Writing in Harvard Business Review, journalist Rebecca Knight acknowledges the difficulty of getting our colleagues to be candid, even in the most open of environments, but she also sees it as critical for success. She outlines some tips for nurturing those conversations: 

Zero in on the source of the silence

Silence usually means people are holding back. Find out why and reinforce the fact that ‘crucial conversations’ are part of what make the organisation tick. 

Give people options

Not everyone will feel comfortable speaking up in public, so give people the opportunity to have their say in other ways, such as 1-2-1 meetings. 

Model candour

If we can’t walk the walk ourselves, we have no hope of expecting others to do so.

Create an ownership culture

If people feel they have a real stake in what happens, they’ll be more likely to contribute. 

Make it routine

Find opportunities for regular conversations and interactions. By making it routine, it will become just another part of the culture. 

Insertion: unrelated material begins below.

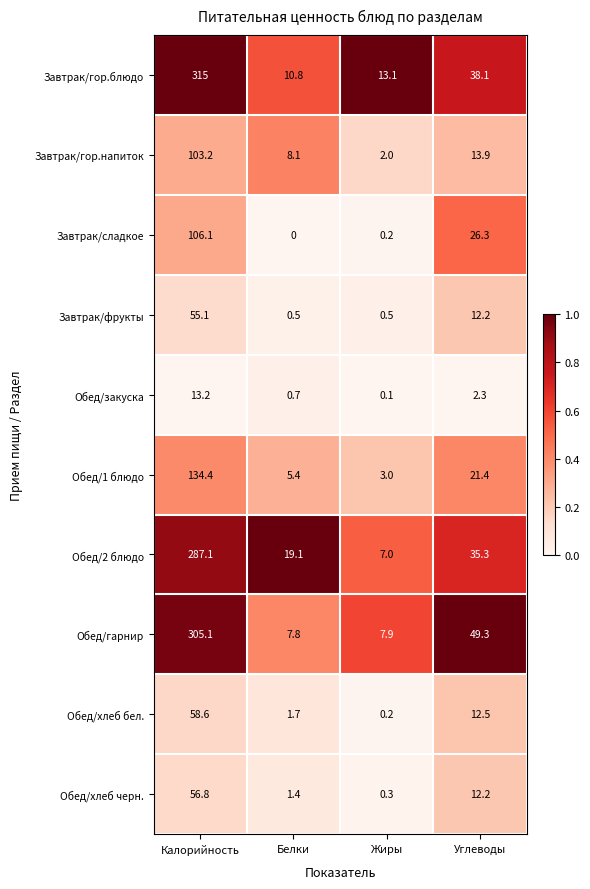

List the series in order of their peak value, highest first.

Завтрак/гор.блюдо, Обед/гарнир, Обед/2 блюдо, Обед/1 блюдо, Завтрак/сладкое, Завтрак/гор.напиток, Обед/хлеб бел., Обед/хлеб черн., Завтрак/фрукты, Обед/закуска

Most of us, at some time, will have resorted to communicating with a colleague by email or similar precisely because it seems the easiest, quickest, perhaps least exposing way to send a message. And, sometimes, that’s the right decision.

 

But if that’s the only way we communicate, we’re effectively closing ourselves off from the relationship and trust-building power of face-to-face verbal communication and also the mind-expanding and idea-enhancing opportunities that conversation offers. At a time when we have more ways than ever to exchange information, it’s important to realise that true conversations are about much more than just exchanging information.

They also have the power to challenge us, clarify our thinking, change and transform us. And for that, it’s more than worth taking the time for conversations that might even meet with the approval of Mark Twain himself. 

 

Test your understanding

  • Explain why Theodore Zeldin believes conversation to be “transformational”.

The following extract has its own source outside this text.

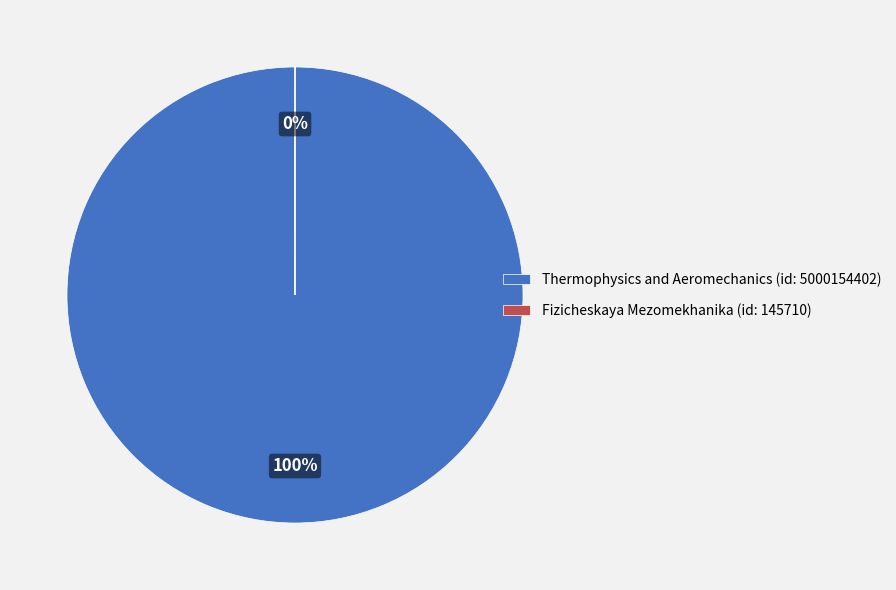

Which slice is the smallest?

Fizicheskaya Mezomekhanika (Rank 2)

  • Outline three French conversational virtues that might help us to converse better at work today.

  • Describe the difference between a 'shift' and a 'support' response in conversations.

What does it mean for you?

  • Consider how you might plan for your own Brian Grazer-style curiosity conversations. Who might you approach? What would you ask them? How might it help you in your own work?

  • Reflect on what you could do to be more like those Toyota executives and make it easier for people to have conversations at work.